Even if OpenAi or xAi or TenCentBrainSeek or whatever does actually manage to capture the city, state, and federal government agencies well enough to gain access to the required power to train their models, actually using that power would exacerbate the climate crisis, leading to cascading shocks hitting the data centers in places like Northern Virginia, Texas, and parts of India.

True, the necessary energy for the intel bonanza could come from a revived nuclear sector, but that would, of course, have its own problems. The most likely scenario, given the whole kakistocracy trend, is one in which energy use is prioritized for Big Tech -- and rationed by everyone else.

In short — no bueno!

So while there’s still a chance for AI 2027’s futures to come about, the most likely bottleneck won’t be misalignment or stolen weights — it will be the ecological cost already baked into humanity’s future.

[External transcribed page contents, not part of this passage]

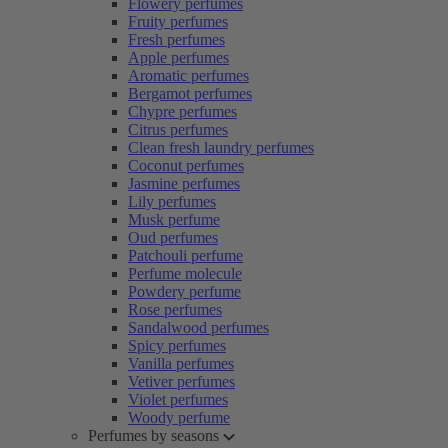
Flowery perfumes
Fruity perfumes
Fresh perfumes
Apple perfumes
Aromatic perfumes
Bergamot perfumes
Chypre perfumes
Citrus perfumes
Clean fresh laundry perfumes
Coconut perfumes
Jasmine perfumes
Lily perfumes
Musk perfume
Oud perfumes
Patchouli perfume
Perfume molecule
Powdery perfume
Rose perfumes
Sandalwood perfumes
Spicy perfumes
Vanilla perfumes
Vetiver perfumes
Violet perfumes
Woody perfume
Perfumes by seasons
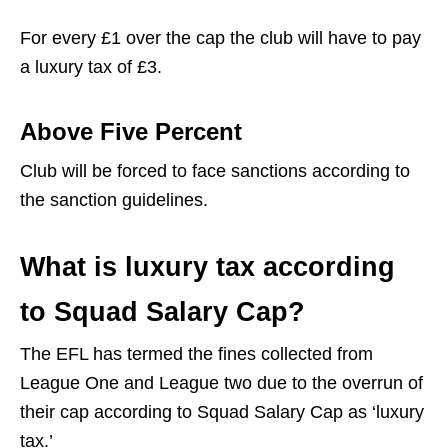
For every £1 over the cap the club will have to pay
a luxury tax of £3.
Above Five Percent
Club will be forced to face sanctions according to
the sanction guidelines.
What is luxury tax according
to Squad Salary Cap?
The EFL has termed the fines collected from
League One and League two due to the overrun of
their cap according to Squad Salary Cap as ‘luxury
tax.’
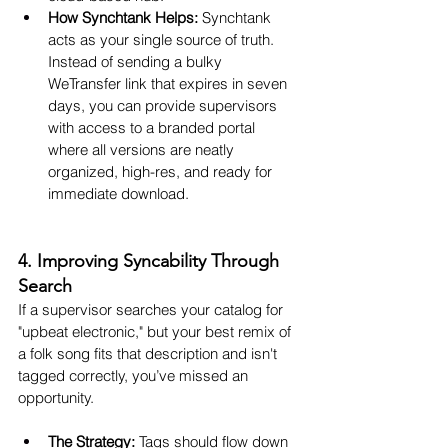
How Synchtank Helps:
 Synchtank 
acts as your single source of truth. 
Instead of sending a bulky 
WeTransfer link that expires in seven 
days, you can provide supervisors 
with access to a branded portal 
where all versions are neatly 
organized, high-res, and ready for 
immediate download.
4. Improving Syncability Through 
Search
If a supervisor searches your catalog for 
"upbeat electronic," but your best remix of 
a folk song fits that description and isn't 
tagged correctly, you’ve missed an 
opportunity.
The Strategy:
 Tags should flow down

It’s a future grounded in heat, in scarcity, in a power grid held together by fragile cables and unstable clouds.

Yes, it’s still a good idea to learn how to build GPTs and manage future AI agents to collate your Slack and Teams messages — in fact, I have some ideas on that! — but you should also demand the powers that be take meaningful climate action. And you should make sure the Big Tech firms developing AI know that you care about climate as much as you care about seeing videos of Lebron James cuddling with a capybara.

Bonus future feature!

Allow me a moment of my own speculation about what might happen, even if we get as far as some approximation of this 2027.

To denote drama, I will use italics:

In the shadows of a fractured, climate-fueled disaster landscape, a Climate Compute Diaspora forms.

They are open-source researchers, locked out of elite corridors, who migrate between low-emission jurisdictions, working with lightweight, efficient large language models.

Instead of investing all their time, energy, and resources into achieving AI supremacy, they invest their real human resources in real human education and developing co-intelligence with the robot weirdos.

These rogue humans don’t scale up — they scale out, laterally, and in doing so, they stumble into a new paradigm: a distributed, hybrid intelligence system that evolves outside the increasingly sclerotic AI monoculture.

They work to solve actual human problems, achieving a stability and a clear focus on multiple, good-enough futures for multiple, good-enough clusters of humanity.

Huh. Maybe that future could even start right now?